Work to be completed: Please retype each record exactly as it stands below.

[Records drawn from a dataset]
Content starts
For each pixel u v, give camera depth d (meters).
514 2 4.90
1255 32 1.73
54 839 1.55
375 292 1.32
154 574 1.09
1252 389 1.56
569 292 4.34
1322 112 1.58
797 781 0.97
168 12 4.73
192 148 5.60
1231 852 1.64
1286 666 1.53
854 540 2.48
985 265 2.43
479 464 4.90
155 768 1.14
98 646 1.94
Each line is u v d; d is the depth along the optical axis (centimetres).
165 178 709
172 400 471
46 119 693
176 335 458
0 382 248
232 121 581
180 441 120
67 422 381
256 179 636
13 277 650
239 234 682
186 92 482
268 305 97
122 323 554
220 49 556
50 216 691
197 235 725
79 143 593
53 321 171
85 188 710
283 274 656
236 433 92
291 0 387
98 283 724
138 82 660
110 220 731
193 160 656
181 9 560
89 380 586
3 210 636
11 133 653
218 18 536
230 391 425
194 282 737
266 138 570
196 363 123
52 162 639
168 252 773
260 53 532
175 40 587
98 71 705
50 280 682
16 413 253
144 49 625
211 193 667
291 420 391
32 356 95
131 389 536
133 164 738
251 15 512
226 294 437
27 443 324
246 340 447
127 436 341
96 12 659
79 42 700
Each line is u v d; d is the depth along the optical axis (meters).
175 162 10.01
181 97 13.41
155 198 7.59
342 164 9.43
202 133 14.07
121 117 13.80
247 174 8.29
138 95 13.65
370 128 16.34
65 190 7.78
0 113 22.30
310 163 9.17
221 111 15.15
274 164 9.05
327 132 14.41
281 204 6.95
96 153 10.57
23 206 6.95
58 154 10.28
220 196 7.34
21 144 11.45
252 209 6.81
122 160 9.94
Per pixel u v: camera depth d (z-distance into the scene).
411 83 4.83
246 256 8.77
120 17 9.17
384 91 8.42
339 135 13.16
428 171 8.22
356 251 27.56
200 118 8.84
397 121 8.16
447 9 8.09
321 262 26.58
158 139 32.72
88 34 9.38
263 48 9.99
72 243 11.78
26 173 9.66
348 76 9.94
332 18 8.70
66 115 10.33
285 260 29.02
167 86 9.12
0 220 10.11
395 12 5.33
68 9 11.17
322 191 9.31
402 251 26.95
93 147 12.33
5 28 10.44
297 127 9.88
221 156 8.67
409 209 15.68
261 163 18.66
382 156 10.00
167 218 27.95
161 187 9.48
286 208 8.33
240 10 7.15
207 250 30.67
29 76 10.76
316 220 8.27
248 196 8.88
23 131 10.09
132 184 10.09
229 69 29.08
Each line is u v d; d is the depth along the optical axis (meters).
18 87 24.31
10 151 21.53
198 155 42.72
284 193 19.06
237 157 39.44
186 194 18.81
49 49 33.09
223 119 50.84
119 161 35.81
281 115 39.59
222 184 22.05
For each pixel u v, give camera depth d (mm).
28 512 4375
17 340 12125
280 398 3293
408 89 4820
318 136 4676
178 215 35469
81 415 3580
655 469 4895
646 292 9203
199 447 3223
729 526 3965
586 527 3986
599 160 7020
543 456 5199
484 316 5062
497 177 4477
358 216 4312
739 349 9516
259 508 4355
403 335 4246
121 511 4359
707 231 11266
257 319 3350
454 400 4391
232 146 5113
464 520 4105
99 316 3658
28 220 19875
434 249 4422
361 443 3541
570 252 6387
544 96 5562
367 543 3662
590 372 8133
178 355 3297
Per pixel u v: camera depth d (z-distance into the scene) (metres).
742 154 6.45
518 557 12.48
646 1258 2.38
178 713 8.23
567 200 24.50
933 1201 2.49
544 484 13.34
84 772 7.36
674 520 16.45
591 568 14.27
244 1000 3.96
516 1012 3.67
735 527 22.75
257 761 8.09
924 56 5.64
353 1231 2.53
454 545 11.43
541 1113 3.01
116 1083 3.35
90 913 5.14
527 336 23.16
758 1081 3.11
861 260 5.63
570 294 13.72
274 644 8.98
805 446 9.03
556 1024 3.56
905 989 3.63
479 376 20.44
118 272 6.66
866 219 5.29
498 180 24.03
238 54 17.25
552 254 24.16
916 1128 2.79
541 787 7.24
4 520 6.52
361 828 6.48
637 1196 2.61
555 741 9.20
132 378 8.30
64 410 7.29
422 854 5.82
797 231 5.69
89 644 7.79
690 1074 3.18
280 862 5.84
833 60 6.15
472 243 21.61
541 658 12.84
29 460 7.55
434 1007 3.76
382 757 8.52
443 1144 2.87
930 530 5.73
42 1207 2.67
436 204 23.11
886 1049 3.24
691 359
Content ends
Output below:
For each pixel u v, give camera depth d (meters).
514 2 4.90
1255 32 1.73
54 839 1.55
375 292 1.32
154 574 1.09
1252 389 1.56
569 292 4.34
1322 112 1.58
797 781 0.97
168 12 4.73
192 148 5.60
1231 852 1.64
1286 666 1.53
854 540 2.48
985 265 2.43
479 464 4.90
155 768 1.14
98 646 1.94
Each line is u v d; d is the depth along the optical axis (centimetres).
165 178 709
172 400 471
46 119 693
176 335 458
0 382 248
232 121 581
180 441 120
67 422 381
256 179 636
13 277 650
239 234 682
186 92 482
268 305 97
122 323 554
220 49 556
50 216 691
197 235 725
79 143 593
53 321 171
85 188 710
283 274 656
236 433 92
291 0 387
98 283 724
138 82 660
110 220 731
193 160 656
181 9 560
89 380 586
3 210 636
11 133 653
218 18 536
230 391 425
194 282 737
266 138 570
196 363 123
52 162 639
168 252 773
260 53 532
175 40 587
98 71 705
50 280 682
16 413 253
144 49 625
211 193 667
291 420 391
32 356 95
131 389 536
133 164 738
251 15 512
226 294 437
27 443 324
246 340 447
127 436 341
96 12 659
79 42 700
Each line is u v d; d is the depth along the optical axis (meters).
175 162 10.01
181 97 13.41
155 198 7.59
342 164 9.43
202 133 14.07
121 117 13.80
247 174 8.29
138 95 13.65
370 128 16.34
65 190 7.78
0 113 22.30
310 163 9.17
221 111 15.15
274 164 9.05
327 132 14.41
281 204 6.95
96 153 10.57
23 206 6.95
58 154 10.28
220 196 7.34
21 144 11.45
252 209 6.81
122 160 9.94
Per pixel u v: camera depth d (z-distance into the scene).
411 83 4.83
246 256 8.77
120 17 9.17
384 91 8.42
339 135 13.16
428 171 8.22
356 251 27.56
200 118 8.84
397 121 8.16
447 9 8.09
321 262 26.58
158 139 32.72
88 34 9.38
263 48 9.99
72 243 11.78
26 173 9.66
348 76 9.94
332 18 8.70
66 115 10.33
285 260 29.02
167 86 9.12
0 220 10.11
395 12 5.33
68 9 11.17
322 191 9.31
402 251 26.95
93 147 12.33
5 28 10.44
297 127 9.88
221 156 8.67
409 209 15.68
261 163 18.66
382 156 10.00
167 218 27.95
161 187 9.48
286 208 8.33
240 10 7.15
207 250 30.67
29 76 10.76
316 220 8.27
248 196 8.88
23 131 10.09
132 184 10.09
229 69 29.08
Each line is u v d; d is the depth along the optical axis (meters).
18 87 24.31
10 151 21.53
198 155 42.72
284 193 19.06
237 157 39.44
186 194 18.81
49 49 33.09
223 119 50.84
119 161 35.81
281 115 39.59
222 184 22.05
For each pixel u v, give camera depth d (mm).
28 512 4375
17 340 12125
280 398 3293
408 89 4820
318 136 4676
178 215 35469
81 415 3580
655 469 4895
646 292 9203
199 447 3223
729 526 3965
586 527 3986
599 160 7020
543 456 5199
484 316 5062
497 177 4477
358 216 4312
739 349 9516
259 508 4355
403 335 4246
121 511 4359
707 231 11266
257 319 3350
454 400 4391
232 146 5113
464 520 4105
99 316 3658
28 220 19875
434 249 4422
361 443 3541
570 252 6387
544 96 5562
367 543 3662
590 372 8133
178 355 3297
Per pixel u v: camera depth d (z-distance into the scene) (metres).
742 154 6.45
518 557 12.48
646 1258 2.38
178 713 8.23
567 200 24.50
933 1201 2.49
544 484 13.34
84 772 7.36
674 520 16.45
591 568 14.27
244 1000 3.96
516 1012 3.67
735 527 22.75
257 761 8.09
924 56 5.64
353 1231 2.53
454 545 11.43
541 1113 3.01
116 1083 3.35
90 913 5.14
527 336 23.16
758 1081 3.11
861 260 5.63
570 294 13.72
274 644 8.98
805 446 9.03
556 1024 3.56
905 989 3.63
479 376 20.44
118 272 6.66
866 219 5.29
498 180 24.03
238 54 17.25
552 254 24.16
916 1128 2.79
541 787 7.24
4 520 6.52
361 828 6.48
637 1196 2.61
555 741 9.20
132 378 8.30
64 410 7.29
422 854 5.82
797 231 5.69
89 644 7.79
690 1074 3.18
280 862 5.84
833 60 6.15
472 243 21.61
541 658 12.84
29 460 7.55
434 1007 3.76
382 757 8.52
443 1144 2.87
930 530 5.73
42 1207 2.67
436 204 23.11
886 1049 3.24
691 359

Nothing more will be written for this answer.